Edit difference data

□ □ □ □ □

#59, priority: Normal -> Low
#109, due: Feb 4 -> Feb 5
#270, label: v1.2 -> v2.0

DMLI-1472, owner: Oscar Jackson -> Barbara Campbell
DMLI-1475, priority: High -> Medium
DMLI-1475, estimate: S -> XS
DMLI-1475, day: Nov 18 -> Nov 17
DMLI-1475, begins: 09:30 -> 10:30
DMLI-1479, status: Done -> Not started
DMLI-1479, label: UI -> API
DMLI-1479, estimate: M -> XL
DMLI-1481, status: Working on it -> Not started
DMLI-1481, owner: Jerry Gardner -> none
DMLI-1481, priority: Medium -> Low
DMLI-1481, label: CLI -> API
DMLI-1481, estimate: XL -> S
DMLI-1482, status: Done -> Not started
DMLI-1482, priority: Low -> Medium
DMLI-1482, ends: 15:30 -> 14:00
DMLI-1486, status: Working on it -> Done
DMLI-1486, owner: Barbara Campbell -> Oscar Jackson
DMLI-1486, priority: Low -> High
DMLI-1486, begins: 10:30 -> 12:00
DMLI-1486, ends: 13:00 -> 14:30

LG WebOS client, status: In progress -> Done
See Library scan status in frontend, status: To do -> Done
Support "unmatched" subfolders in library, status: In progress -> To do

□ □ □ □ □

» **THE TASK**: Count every line of the entries that holds the string "label". Please answer with the count alone.

» **EXERCISE SOLUTION**: 3